Lanky and almost exactly my height, we differed from our political views, general opinions, ages, and driving ability. He was almost eighteen, a junior in high school with braces and two older siblings. I was barely fifteen and the only person in my English 10 class who liked Aldous Huxley. A boy with long hair and an angular face is the closest that you can get in dating a boy to dating a girl.
I realized later we were trying to prove something to each other, thus, to ourselves. He wore a knit sweater instead of a sweatshirt and drove a Subaru Forester, played the bass and was “experimenting with veganism.” He was too nervous to ever do any of the things that he read about people doing, but he kept turning pages. The youngest of three, he’d been trapped in the suburbs at an arrested development of fourteen.
He was pulling himself out of a Jordan Peterson phase that lasted three years, and in the throes of radical self-improvement We self-diagnosed ourselves as all the other one had. We proved the other as legitimate, as cool, mature, normal. We got in a car crash, got into fights, and for three months, we really did love each other. One time we went to a concert. His friends staged an intervention about how I was fifteen, pointing out how he could legally vote. One week later he asked me to have sex.
This was my Important High School Relationship.
From October to February of 2021, I was reminded of him whenever I turned on my phone. We were each other's wallpapers in a photo we had misconstrued to be cute and candid. Standing in the rain, in a parking lot outside of his Subaru, we are frozen in wild gesticulation, and he wears a suit. You can’t see my face, but my arms swing in the live photo and my hands are sharp. Turn the camera and you could see blonde furrowed eyebrows and silver teeth gnashing.
Fighting was part of our relationship. We dated to impress other people, and as we got closer we realized that all we wanted was to be farther apart.
We fought to show the other the person who they were really dating, daring the other to pull back the curtain and end the relationship. He wanted to be seen as a person dating a person, branching out from an insular friend group of couples that look like siblings and social ostracization from two years of doing school partially online. He tried to reinvent himself from the “dark place” he was in before we had met. I was trying to actualize my plan to be “coolest 15-year-old in the world.” If it could not be true with my mind or my body, it could be true with my words and self-mythologizing.
Someone pliable and receptive, someone I had never seen before, could be convinced of my wit, my wisdom and my outlandish belief that I was the first ever 15-year-old to have listened to the Cranberries or the Cocteau Twins. We took photos to post on Instagram, so everyone would know the dual bits we were running about our relationship – we are dating! He is dating a girl! Violet is dating a man! To illustrate how loving and caring and genuine our relationship was, and to prove our mutual desire and affection for each other, I commented “this is such an odd post who are you.” He proceeded to ironically block me on Instagram.
But fighting eventually brought our relationship out in the open to each other. We broke character twice a week — a screaming match or argument, trying to rhetorically prove the other was wrong for disliking the person that they didn’t know.
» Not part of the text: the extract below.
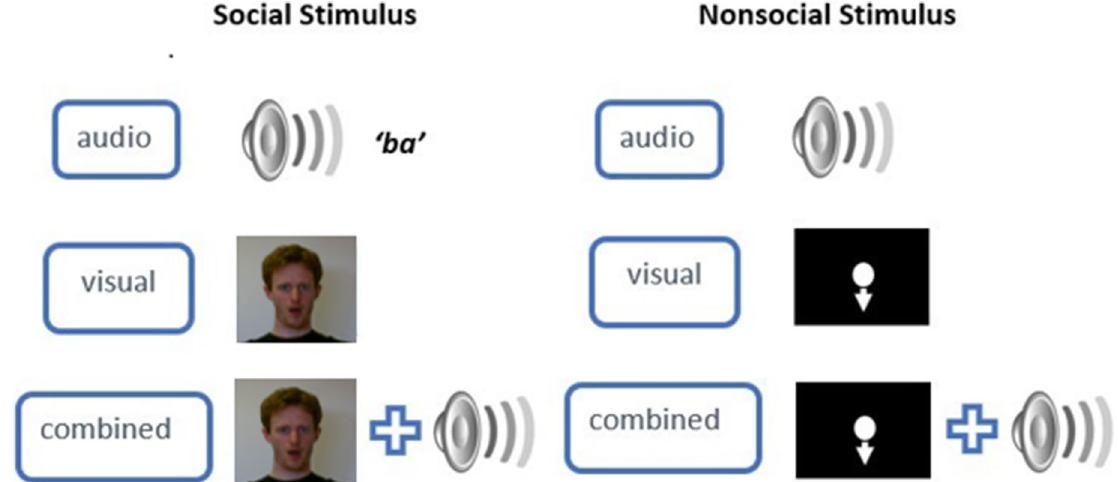
Figure 4. An illustration of the experimental design. Each stimulus type (social or non-social), contained audio only, visual only and audio-visual combined stimuli. For social stimuli, the audio condition consisted of a recording of a rhythmical verbal ‘ ba ’ response (either female or male), the visual condition consisted of a video recording of a female or male person performing the rhythmical ‘ ba ’ response without the presentation of the sound, and the combined condition consisted of a video recording of the female or male person performing the rhythmical ‘ ba ’ response with the sound. For non-social stimuli, either a rhythmical metronome beep (audio), a white vertically moving dot (visual) or both the metronome beep coinciding with the moving dot (combined) were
We were and weren’t the people we thought we were. We broke character until we eventually broke up.
For me, fifteen, insecure and at the precipice of a biological conflict that would send me over a tipping point for months and months on end, spending my formative romantic year with an older boy who had a car and could play chess was perfect. I thought I loved him and that we would go to prom together. These had equal weights of importance to me. He thought that it could be a fun idea if we watched Trainspotting or Donnie Darko and he read the books that I told him to read so we could regurgitate ideas we didn’t understand into our gaping and confused mouths.